The Senate plan calls back to earlier American efforts to plan the economy. “In the 1930s, the U.S. government massively increased home ownership by creating institutions that made affordable mortgages possible,” the authors write. “Federal action can and should do the same for solar panels, energy retrofits, electric vehicles, and clean technology—and this time around, do so in a way that ensures all Americans benefit.”
The plan will matter only if Democrats take the Senate next year, which would require winning races in Arizona, North Carolina, Maine, or a few other states. Speaking to reporters today, Senator Chuck Schumer of New York said that climate policy will be a “top priority if I become majority leader.” But Democrats will have a brief window—perhaps two years long, judging by recent history—to make good on that promise. This plan allows them to get right down to drafting a bill, Schatz said. It is their playbook, and it gives them lots of options depending on the circumstances.

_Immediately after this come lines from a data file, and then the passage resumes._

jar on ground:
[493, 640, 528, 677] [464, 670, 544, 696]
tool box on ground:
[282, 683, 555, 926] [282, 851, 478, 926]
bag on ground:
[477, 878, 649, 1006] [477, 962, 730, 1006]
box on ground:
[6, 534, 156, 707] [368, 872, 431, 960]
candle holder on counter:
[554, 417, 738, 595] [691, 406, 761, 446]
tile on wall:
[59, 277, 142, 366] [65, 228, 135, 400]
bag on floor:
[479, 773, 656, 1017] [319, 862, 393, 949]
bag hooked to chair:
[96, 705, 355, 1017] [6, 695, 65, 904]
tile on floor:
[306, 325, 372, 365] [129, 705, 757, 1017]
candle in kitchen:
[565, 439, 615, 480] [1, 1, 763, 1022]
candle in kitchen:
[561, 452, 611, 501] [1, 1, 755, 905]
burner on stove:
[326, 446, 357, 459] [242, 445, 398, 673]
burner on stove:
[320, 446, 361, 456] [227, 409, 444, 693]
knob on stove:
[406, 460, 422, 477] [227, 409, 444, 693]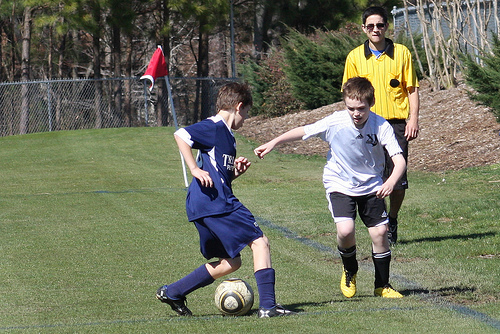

“My judgment, watching what other states have done, is what matters the most is scale and ambition. And you could get there with a carbon tax. You could get there with a massive investment program. You could get there with regulation,” Schatz said. “But, you know, I don’t have pride of authorship here. If somebody has got a plan that enables us to solve this planetary crisis, I don’t care if it’s a brand-new plan, or a 20-year-old plan, or my plan.”
What matters above all is that it’s a plan that can pass the Senate. You can’t have a world’s greatest deliberative body without, well, the world.